Teamwork Makes the Pitch Work
Of course, not everything went perfectly. A few hiccups happened—slides clicked too fast, a stat or two got stuck in someone’s throat—but what mattered more was how teammates stepped in. Gracefully. Supportively. Like they’d rehearsed the possibility of disaster. It was like watching the Olympic synchronized swimming team of ad presentations. And it humanized the team and displayed that they had each other’s back. Please take that learning with you as you enter what sometimes can feel like a dog-eat-dog industry. Your departments will value you more as a team player than as someone only looking out for your own hide.
It's Not Just About the Sizzle: Why Strategy Still Wins
Now, as a creative person myself, I’m of course partial to the creative reveal—the big idea, the slick visuals, the emotional video executions. But these students reminded me that the very best work isn’t just creative—it’s complete. Research methodologies, budget rationales, media strategies, KPIs, optimization plans—these weren’t just tacked on. They were baked in, like raisins in an oatmeal cookie. (Unpopular opinion: I like raisins.)

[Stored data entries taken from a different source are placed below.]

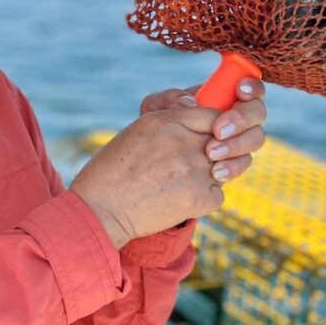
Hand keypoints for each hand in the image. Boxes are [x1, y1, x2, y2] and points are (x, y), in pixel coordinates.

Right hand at [69, 79, 266, 249]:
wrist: (101, 209)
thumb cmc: (112, 170)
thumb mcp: (139, 132)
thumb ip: (172, 125)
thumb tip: (200, 124)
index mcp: (167, 121)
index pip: (213, 115)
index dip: (214, 127)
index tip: (209, 136)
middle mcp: (185, 142)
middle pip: (224, 141)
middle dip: (216, 152)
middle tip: (195, 164)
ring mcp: (195, 170)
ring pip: (224, 168)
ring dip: (211, 175)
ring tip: (184, 183)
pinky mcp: (200, 198)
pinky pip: (218, 194)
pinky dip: (204, 199)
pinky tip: (181, 199)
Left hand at [139, 79, 265, 186]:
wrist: (151, 161)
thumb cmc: (157, 126)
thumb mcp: (156, 108)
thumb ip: (170, 99)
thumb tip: (191, 103)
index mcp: (223, 96)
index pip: (249, 86)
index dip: (252, 87)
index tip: (240, 91)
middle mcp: (237, 117)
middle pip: (257, 112)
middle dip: (241, 119)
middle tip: (218, 130)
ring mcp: (238, 141)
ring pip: (255, 139)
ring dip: (236, 145)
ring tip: (210, 154)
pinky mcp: (233, 163)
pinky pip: (243, 163)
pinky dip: (232, 168)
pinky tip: (215, 173)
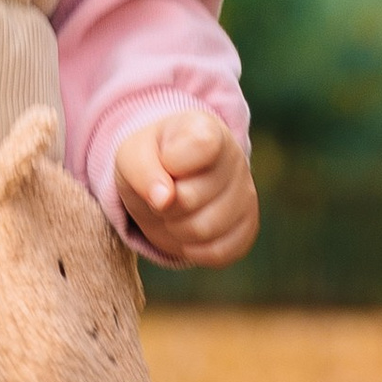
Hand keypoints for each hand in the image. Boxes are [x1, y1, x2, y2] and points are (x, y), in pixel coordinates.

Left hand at [112, 111, 258, 268]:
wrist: (170, 177)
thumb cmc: (152, 161)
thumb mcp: (133, 156)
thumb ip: (142, 170)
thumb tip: (164, 199)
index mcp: (208, 130)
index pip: (200, 147)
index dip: (171, 163)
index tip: (163, 162)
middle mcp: (235, 158)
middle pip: (190, 199)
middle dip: (164, 204)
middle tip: (162, 193)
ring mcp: (246, 193)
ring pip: (204, 230)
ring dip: (175, 228)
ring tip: (173, 212)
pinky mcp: (248, 226)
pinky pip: (219, 252)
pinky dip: (193, 249)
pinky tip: (188, 231)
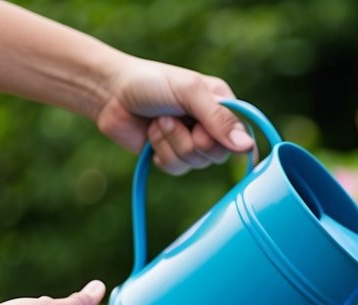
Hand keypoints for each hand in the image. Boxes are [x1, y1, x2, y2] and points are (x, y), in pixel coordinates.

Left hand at [95, 57, 254, 173]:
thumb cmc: (151, 82)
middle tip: (175, 118)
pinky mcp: (172, 157)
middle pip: (219, 154)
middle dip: (192, 139)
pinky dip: (162, 151)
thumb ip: (219, 118)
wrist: (110, 93)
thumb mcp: (189, 92)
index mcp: (223, 106)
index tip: (204, 129)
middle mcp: (211, 127)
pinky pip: (177, 168)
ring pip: (196, 162)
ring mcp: (191, 143)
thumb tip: (247, 147)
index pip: (242, 135)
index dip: (227, 139)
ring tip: (159, 120)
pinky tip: (152, 134)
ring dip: (172, 141)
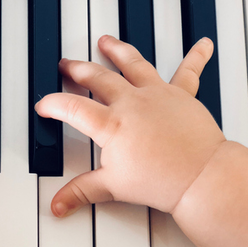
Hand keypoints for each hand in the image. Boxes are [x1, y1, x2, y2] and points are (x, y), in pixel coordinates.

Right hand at [36, 35, 224, 215]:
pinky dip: (196, 57)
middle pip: (98, 77)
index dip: (53, 104)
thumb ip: (81, 191)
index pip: (72, 108)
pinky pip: (188, 71)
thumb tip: (59, 204)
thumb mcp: (113, 186)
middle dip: (78, 69)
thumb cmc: (161, 180)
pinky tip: (203, 44)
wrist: (200, 177)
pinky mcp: (182, 95)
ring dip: (117, 51)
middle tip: (67, 65)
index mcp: (112, 124)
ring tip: (106, 42)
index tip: (44, 105)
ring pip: (133, 64)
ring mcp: (158, 94)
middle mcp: (132, 102)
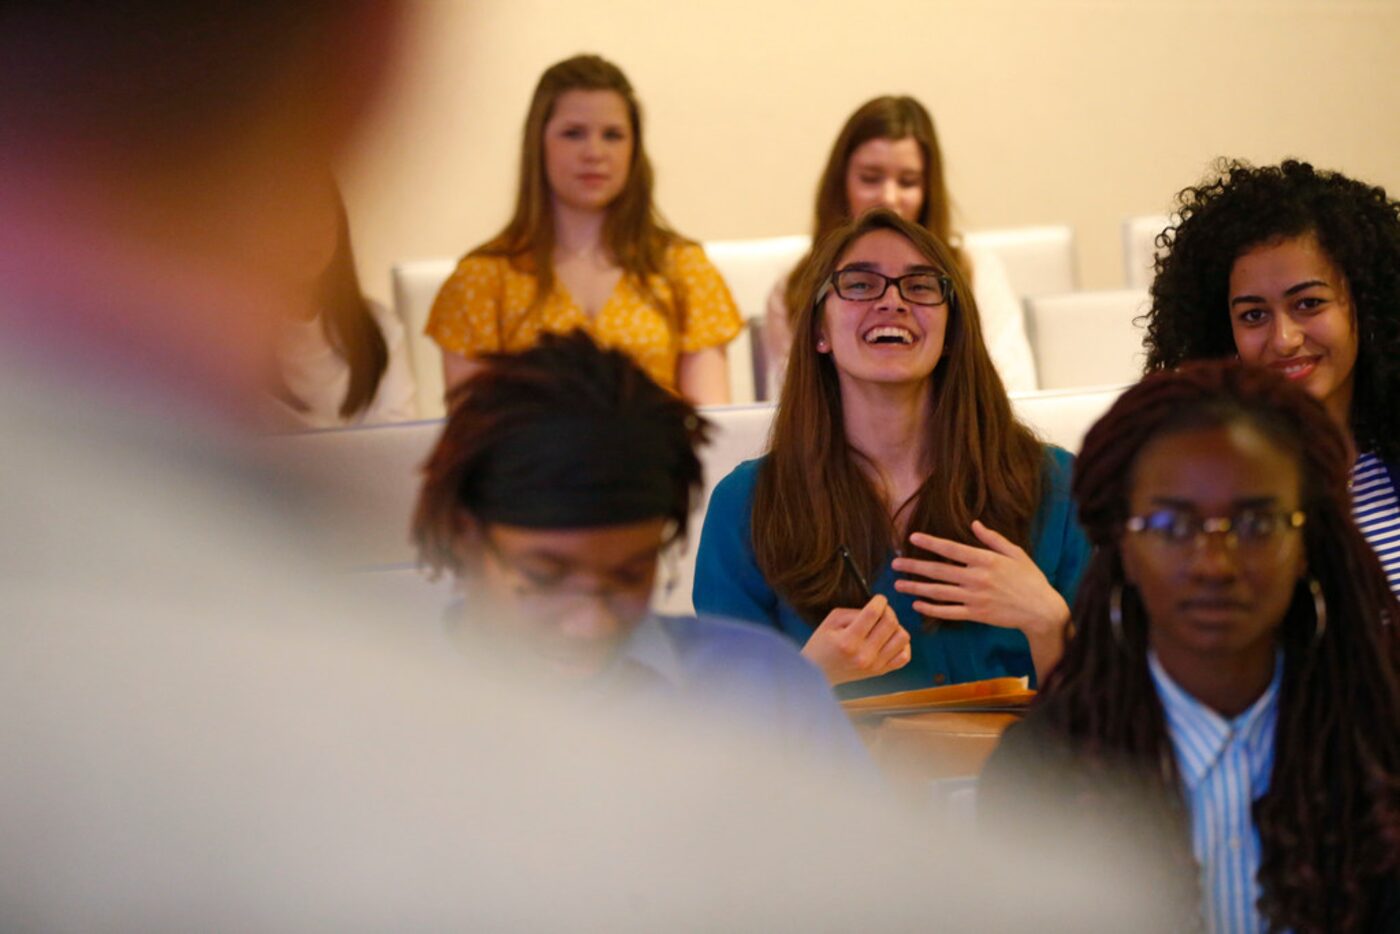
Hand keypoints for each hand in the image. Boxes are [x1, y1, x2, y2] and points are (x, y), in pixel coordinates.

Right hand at [800, 594, 911, 685]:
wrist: (818, 674)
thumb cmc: (822, 644)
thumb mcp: (831, 622)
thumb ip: (854, 613)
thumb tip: (878, 610)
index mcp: (848, 641)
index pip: (873, 613)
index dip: (880, 600)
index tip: (879, 598)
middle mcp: (864, 655)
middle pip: (891, 623)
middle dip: (889, 611)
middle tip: (882, 610)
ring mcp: (874, 666)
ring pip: (902, 638)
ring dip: (896, 627)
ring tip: (885, 627)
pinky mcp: (880, 672)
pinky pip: (905, 656)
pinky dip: (902, 645)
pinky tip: (890, 640)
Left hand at [891, 521, 1069, 678]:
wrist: (1041, 610)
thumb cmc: (1030, 578)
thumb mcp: (1015, 553)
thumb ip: (992, 539)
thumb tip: (974, 523)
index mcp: (985, 560)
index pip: (951, 549)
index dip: (930, 543)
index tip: (912, 538)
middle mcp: (976, 578)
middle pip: (938, 571)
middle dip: (914, 566)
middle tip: (894, 564)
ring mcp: (974, 598)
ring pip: (938, 593)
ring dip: (916, 588)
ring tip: (898, 585)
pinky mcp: (975, 614)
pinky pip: (948, 612)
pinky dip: (931, 609)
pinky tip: (918, 605)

The Power of the Polish: Keep Refining, Always
The teams that impressed most didn’t stop at “good enough.” They refined, edited, and rehearsed. Even after submitting their written plans weeks prior to the live presentation round, they kept polishing their presentations and making their work sing—well, more like hum professionally in a Swiss timepiece kind of way.

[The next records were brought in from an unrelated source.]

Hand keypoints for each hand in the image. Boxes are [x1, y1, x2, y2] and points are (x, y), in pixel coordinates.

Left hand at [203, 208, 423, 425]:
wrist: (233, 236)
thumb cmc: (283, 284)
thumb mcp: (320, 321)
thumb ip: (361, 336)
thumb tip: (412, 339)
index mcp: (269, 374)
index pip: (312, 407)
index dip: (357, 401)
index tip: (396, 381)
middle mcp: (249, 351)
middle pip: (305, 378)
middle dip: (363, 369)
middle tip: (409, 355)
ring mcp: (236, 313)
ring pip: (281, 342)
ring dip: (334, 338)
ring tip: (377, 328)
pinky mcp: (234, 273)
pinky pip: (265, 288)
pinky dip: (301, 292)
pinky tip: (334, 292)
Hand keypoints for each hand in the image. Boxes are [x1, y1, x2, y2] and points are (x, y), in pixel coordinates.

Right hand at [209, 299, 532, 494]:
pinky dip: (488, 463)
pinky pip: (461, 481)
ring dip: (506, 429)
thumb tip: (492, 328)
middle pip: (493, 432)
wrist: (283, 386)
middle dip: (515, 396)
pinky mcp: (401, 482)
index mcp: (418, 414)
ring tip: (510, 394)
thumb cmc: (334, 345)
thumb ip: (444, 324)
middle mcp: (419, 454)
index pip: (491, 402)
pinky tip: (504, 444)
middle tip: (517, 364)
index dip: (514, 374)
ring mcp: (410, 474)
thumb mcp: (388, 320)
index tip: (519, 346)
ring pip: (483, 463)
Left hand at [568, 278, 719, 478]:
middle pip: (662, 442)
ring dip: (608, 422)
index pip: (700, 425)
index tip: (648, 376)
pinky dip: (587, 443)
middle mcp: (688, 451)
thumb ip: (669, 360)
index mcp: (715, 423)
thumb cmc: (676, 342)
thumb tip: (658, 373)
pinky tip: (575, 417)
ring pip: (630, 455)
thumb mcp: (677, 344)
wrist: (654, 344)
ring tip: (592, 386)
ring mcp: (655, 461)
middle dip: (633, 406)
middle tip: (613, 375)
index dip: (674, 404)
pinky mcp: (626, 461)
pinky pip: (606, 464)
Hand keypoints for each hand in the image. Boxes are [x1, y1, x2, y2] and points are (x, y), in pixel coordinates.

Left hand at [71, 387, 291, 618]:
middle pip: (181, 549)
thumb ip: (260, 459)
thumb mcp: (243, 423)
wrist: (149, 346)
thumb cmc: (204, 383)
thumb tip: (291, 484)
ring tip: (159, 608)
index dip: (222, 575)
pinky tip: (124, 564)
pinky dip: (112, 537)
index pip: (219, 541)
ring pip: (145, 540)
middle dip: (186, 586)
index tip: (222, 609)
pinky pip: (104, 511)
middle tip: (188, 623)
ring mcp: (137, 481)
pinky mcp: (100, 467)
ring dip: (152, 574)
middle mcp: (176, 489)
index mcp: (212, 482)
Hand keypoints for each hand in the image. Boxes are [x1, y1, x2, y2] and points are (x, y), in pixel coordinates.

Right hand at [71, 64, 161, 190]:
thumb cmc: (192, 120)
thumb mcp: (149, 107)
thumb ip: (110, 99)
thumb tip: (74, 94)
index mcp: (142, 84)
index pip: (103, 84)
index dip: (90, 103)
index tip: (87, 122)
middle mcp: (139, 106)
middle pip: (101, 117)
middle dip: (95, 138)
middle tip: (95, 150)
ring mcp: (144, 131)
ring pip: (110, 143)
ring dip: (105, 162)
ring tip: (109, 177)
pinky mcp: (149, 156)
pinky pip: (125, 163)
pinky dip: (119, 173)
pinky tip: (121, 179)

Make This Moment Work for You
To the graduating students who took part: use this experience to your advantage. Seriously. Put it on your resumé, bring it up in interviews, and when you’re asked to describe a time you worked on a team under pressure, unleash this story like a case study-shaped secret weapon. Just remember: be honest about your role. Credit your teammates. No one would believe you did the whole thing solo, and pretending you did will only make you look like that person in the group project who brought snacks and took credit for the strategy. And if you were a supporting team member and not one of the four team presenters, find your own way to present your team's case study in your interviews with the agency of your dreams. Know the data. Know the creative strategy. Understand the recommended media plan. I guarantee it will set you apart from the lobby full of nervous contenders for the junior role you're all competing for.
Didn’t Compete? Make Your Own Magic
To those who didn’t participate: create a team project. It doesn’t have to be this exact competition, but gather a crew of your friends or fellow interns, tackle a problem, and make something together. Group work in advertising isn’t just preparation—it’s the job. And learning how to disagree respectfully over an idea, a headline or simply which font says "bold but trustworthy" is a life skill.
Stay curious
Your curiosity and your willingness to lean in has got you this far. In a field that changes faster than you can say "generative AI chatbot campaign integration," curiosity is your greatest asset. It’s the secret sauce that keeps ideas fresh and keeps you relevant. Think of it as mental sunscreen—protecting you from the harsh rays of strategic and creative stagnation.
So yes, connecting changes everything. But curiosity? That changes you. Keep asking, keep wondering, and keep showing up. The rest will follow.
Congratulations graduating seniors. I’ll see you out there.